How often have we heard the question echoing from evangelical pulpits, “If you died tonight, where would you wake up?” Signs indicate that the American public has had enough of this god – this Great Gargoyle in the Sky – and is abandoning the Church in droves in a restless and futile search for anything that brings relief for the moment.

Somehow, after 400 years of being highly regarded (or at the very least quietly tolerated) as an important and contributing segment of society, the Confessing Church finds itself sliding downhill. Why, after the warnings of Jesus, this should be a surprise suggests that Bible-touting Christians should get back to the sourcebook that proclaims the sovereignty of God.

Instead, the alternative has been to blame the demise on folks outside the Church and lobby for laws to shame them for their “sinful” ways. Ego and Theology merge to push God to the margins – creating MAGA, a theocracy comfortable to the “non-sinner” in the church pew.

Birth of a mythical Jesus, son of an impotent God:

Righteousness by political leverage, however, appeals to people’s fears rather than to their deepest longings for peace with God and with each other. By abandoning the restorative work of self-sacrifice in favor of popularity, we have presented to the world a mythical Jesus, son of an impotent God.  

“Jesus is coming, and boy is He mad!” we told them. That held them for a while until they began to ask, “How does that knowledge affect me?”  While the right answer was to live alternatively as though rescued already, we didn’t know how to do that or how to teach that.  What we had learned in Sunday School was too abstract to be of much help. 

Up Popped the Rapture:

Up popped something called the Rapture, a 19th Century creation promising escape from a destiny of shame, guilt, rampant heart disease, cancer, diabetes, liberal politics, COVID-19, and Armageddon. “We righteous folks will be outa here!” Guess who’s “Left Behind”!

The American Dream of prosperity and success has received the imprimatur of evangelical Christianity as the blessing by God on a faithful people, the bar increasingly being lowered on the word “faithful” to fit our shifting lifestyles and our denominational preferences.

We have, it would appear, successfully re-created God in our own image, an image where love of neighbor submits to Darwinism – survival of the fittest no matter the cost to “other”.

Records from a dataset
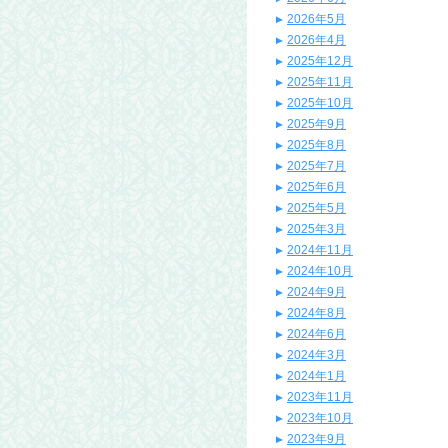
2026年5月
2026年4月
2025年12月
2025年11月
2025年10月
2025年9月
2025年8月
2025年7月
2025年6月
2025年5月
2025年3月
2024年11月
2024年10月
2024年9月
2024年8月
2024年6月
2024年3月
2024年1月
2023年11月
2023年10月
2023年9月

--

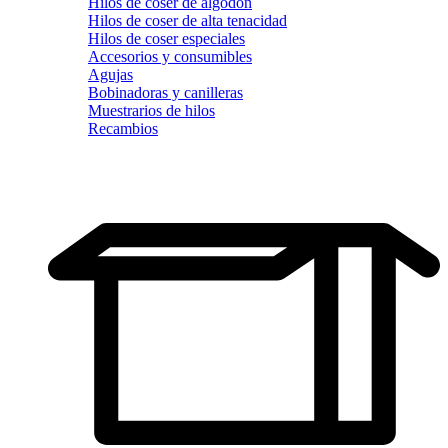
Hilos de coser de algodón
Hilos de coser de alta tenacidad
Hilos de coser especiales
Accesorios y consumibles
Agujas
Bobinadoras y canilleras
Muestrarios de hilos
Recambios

Exercise tasks:
a – Quote the essay on the American church from "Righteousness by political" up to and including "an impotent God.".
b – Answer these questions using the essay on the American church:
(i) For how many years does the essay say the Confessing Church was highly regarded or quietly tolerated?
(ii) In which century was the Rapture created, according to the essay?
(iii) What does the essay say love of neighbor submits to?

Numbered responses:
a –
Righteousness by political leverage, however, appeals to people’s fears rather than to their deepest longings for peace with God and with each other. By abandoning the restorative work of self-sacrifice in favor of popularity, we have presented to the world a mythical Jesus, son of an impotent God.

b –
(i) 400 years
(ii) The 19th Century
(iii) Darwinism: survival of the fittest no matter the cost to "other"